What Was Boy With a Flying Squirrel About?
What Was Boy with a Flying Squirrel About? This article will provide a brief overview of Copley’s work and highlight some of its technical qualities, including His ability to portray a range of textures and compositional ingenuity. It also focuses on the boy’s facial features and the squirrel’s fur. The artist’s use of color, texture, and compositional ingenuity are also noteworthy.
Transatlantic natural history circuits
A painting of a squirrel in flight is a striking example of transatlantic exchange. Boy with a Flying Squirrel taps into a variety of familiar discourses about Atlantic exchange and tapping into a transatlantic natural history circuit. Its profile format and empiricist theories about sensory conveyance suggest Copley’s intent to work across the Atlantic and in a global community.
Copley’s technical talent
Although born poor, Henry Copley soon found himself with a flourishing trade. When he was a child, he was attacked by a shark in Havana harbour, and the young man recovered from the attack to become a highly successful businessman. This led to the commission of Copley’s painting Watson and the Shark. The image gained such popularity that the engravings are still in use today.
In this early masterpiece, Copley drew from familiar discourses of Atlantic exchange. In a profile format, he evoked numismatic exchange strategies, while his flying squirrel tapped into well-established transatlantic natural history circuits. The artist’s spatial transformations mirrored both empiricist theories about sensory conveyance and the workday dynamics of shipping.
His ability to depict a variety of textures
Copley’s A Boy with a Flying Squirrel displays an impressive range of textures. The boy’s skin is covered in soft fur, while a polished table and glass of water show reflections. The textures that Copley uses in this painting make it a highly sophisticated work. It’s not surprising, then, that this work is so popular.

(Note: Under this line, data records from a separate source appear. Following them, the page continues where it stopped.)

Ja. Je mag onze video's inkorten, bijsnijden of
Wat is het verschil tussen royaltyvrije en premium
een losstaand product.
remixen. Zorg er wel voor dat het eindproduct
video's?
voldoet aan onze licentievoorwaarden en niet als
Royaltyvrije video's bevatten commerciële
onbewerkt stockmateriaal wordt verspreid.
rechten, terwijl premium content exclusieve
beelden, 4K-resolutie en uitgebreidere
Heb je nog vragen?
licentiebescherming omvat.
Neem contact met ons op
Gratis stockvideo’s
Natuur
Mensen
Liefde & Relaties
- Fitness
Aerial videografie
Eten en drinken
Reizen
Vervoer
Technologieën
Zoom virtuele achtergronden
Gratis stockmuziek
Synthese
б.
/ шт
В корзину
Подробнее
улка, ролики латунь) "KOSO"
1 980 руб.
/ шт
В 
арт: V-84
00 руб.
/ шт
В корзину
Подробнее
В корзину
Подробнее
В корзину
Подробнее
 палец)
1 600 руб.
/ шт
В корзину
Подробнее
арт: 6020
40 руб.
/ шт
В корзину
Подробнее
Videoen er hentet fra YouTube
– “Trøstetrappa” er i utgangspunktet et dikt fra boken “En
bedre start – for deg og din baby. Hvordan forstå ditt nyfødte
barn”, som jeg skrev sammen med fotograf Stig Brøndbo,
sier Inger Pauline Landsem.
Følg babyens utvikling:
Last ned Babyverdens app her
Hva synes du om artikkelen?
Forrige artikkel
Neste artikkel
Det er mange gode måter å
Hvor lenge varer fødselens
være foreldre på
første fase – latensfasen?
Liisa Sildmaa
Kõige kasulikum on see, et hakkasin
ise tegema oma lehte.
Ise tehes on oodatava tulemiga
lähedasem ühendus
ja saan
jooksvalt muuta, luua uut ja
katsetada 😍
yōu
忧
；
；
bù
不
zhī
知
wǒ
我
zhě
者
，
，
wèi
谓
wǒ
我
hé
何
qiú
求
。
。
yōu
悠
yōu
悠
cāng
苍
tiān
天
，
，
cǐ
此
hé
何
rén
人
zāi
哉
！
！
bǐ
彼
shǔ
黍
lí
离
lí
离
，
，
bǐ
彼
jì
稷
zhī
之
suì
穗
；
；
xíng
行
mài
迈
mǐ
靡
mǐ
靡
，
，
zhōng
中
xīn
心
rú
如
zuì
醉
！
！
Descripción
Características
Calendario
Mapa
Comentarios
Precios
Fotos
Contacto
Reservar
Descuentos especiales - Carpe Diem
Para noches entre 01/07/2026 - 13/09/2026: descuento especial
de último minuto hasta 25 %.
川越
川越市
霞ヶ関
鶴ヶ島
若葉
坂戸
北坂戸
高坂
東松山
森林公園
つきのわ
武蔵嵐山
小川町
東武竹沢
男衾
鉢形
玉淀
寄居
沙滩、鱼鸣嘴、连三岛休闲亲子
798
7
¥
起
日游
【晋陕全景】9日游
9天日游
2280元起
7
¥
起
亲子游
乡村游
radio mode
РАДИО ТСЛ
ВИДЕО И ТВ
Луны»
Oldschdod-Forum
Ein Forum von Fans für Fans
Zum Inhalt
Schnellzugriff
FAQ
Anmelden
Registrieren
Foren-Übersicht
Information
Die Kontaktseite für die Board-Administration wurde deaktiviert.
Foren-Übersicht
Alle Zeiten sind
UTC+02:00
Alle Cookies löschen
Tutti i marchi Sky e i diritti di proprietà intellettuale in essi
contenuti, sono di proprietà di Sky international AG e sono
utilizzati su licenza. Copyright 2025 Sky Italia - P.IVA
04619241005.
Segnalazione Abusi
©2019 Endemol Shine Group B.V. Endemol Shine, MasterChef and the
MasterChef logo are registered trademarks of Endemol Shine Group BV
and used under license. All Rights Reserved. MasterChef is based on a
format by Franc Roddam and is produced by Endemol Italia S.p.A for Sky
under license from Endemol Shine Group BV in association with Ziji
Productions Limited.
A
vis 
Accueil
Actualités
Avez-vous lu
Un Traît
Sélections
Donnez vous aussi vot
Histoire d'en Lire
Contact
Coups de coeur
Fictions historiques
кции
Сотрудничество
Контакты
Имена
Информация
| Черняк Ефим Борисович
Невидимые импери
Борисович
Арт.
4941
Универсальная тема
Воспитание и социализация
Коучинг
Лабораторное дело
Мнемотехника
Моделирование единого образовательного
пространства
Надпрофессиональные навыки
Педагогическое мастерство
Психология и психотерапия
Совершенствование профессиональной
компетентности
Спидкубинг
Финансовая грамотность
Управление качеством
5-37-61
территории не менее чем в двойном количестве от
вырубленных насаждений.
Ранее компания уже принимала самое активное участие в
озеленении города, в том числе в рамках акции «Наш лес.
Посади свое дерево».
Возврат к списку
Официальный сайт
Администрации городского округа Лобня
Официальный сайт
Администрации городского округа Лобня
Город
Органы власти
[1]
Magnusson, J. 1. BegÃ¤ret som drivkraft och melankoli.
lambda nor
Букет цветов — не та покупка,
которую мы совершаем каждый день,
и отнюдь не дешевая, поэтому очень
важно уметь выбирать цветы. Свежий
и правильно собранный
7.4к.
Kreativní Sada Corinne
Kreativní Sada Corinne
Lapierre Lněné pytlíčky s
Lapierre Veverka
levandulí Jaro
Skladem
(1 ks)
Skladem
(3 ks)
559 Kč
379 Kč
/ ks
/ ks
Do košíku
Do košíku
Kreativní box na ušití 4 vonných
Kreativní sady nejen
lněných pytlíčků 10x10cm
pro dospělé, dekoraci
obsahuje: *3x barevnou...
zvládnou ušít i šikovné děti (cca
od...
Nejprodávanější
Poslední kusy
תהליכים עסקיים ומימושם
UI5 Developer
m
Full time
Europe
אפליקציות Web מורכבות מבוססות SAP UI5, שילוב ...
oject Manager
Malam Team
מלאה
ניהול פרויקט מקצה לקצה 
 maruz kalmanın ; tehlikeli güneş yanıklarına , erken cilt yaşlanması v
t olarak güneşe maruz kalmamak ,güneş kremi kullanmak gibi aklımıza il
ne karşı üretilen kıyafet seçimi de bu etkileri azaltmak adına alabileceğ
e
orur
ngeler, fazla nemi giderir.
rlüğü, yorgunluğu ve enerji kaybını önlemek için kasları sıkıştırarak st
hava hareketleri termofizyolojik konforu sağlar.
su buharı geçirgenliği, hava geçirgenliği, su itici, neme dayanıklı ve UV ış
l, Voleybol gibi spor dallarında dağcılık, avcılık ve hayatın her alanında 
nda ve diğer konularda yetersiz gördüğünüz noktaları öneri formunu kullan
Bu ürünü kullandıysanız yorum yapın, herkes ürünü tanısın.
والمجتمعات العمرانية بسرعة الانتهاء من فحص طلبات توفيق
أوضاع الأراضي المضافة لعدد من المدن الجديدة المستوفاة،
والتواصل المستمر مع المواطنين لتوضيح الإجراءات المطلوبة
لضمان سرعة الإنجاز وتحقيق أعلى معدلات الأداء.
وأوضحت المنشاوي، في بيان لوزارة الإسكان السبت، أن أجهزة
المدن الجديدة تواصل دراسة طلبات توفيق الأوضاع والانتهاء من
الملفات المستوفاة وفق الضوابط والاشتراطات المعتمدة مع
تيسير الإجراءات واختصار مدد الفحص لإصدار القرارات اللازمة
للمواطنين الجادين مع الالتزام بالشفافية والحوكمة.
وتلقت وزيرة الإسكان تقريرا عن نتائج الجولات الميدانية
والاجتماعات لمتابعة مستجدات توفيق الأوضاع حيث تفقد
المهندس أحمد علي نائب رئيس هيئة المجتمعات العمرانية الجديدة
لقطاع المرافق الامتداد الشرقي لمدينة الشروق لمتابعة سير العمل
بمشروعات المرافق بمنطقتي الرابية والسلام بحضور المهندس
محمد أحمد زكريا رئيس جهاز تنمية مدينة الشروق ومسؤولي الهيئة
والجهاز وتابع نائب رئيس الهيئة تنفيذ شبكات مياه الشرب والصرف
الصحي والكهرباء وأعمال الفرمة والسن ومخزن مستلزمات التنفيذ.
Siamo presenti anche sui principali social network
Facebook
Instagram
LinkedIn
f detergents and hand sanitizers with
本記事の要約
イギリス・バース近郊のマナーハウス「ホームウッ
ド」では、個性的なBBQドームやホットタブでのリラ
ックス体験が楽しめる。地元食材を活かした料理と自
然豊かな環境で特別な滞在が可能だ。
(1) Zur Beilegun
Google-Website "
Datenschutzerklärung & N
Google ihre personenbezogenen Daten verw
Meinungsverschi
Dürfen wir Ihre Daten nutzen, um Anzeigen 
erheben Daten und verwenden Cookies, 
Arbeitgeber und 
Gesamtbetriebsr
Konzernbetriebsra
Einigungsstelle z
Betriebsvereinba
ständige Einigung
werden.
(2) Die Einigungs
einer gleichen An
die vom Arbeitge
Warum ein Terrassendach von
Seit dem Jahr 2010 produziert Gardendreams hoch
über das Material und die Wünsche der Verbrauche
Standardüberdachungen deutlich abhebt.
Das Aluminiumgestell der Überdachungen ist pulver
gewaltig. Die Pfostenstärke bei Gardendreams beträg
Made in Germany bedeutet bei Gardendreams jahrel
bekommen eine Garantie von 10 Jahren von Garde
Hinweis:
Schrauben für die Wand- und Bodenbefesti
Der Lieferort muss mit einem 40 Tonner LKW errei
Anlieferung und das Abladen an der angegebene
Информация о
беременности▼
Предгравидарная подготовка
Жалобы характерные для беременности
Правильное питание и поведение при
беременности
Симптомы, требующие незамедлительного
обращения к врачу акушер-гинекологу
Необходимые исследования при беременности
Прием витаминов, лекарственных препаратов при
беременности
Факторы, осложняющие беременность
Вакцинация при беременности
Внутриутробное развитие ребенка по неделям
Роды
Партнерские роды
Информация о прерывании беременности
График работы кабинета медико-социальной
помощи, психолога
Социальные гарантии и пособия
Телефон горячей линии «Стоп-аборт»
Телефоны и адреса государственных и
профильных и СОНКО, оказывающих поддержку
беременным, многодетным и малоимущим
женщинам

Despite Copley’s early struggles, the artist grew as an artist. One of his earliest masterpieces, a portrait of Henry Pelham, is a tangible demonstration of his talent. Copley intended to hang it on the wall of his London exhibition space. Although Copley had no formal training, he did gain experience under Reynolds and his mentor, Sir Joshua Reynolds.
His compositional inventiveness
The portrait was sent to the Society of Artists exhibition in London in 1766, where Copley received positive feedback from Sir Joshua Reynolds and Benjamin West, two authoritative voices in British art at the time. In his letter, Copley explained that the painting was a wonderful performance, and that he was very pleased with it. However, his compositional inventiveness had limitations that likely have to do with his location and the lack of formal artistic instruction.
Jessica Watson is a PHD holder from the University of Washington. She studied behavior and interaction between squirrels and has presented her research in several wildlife conferences including TWS Annual Conference in Winnipeg.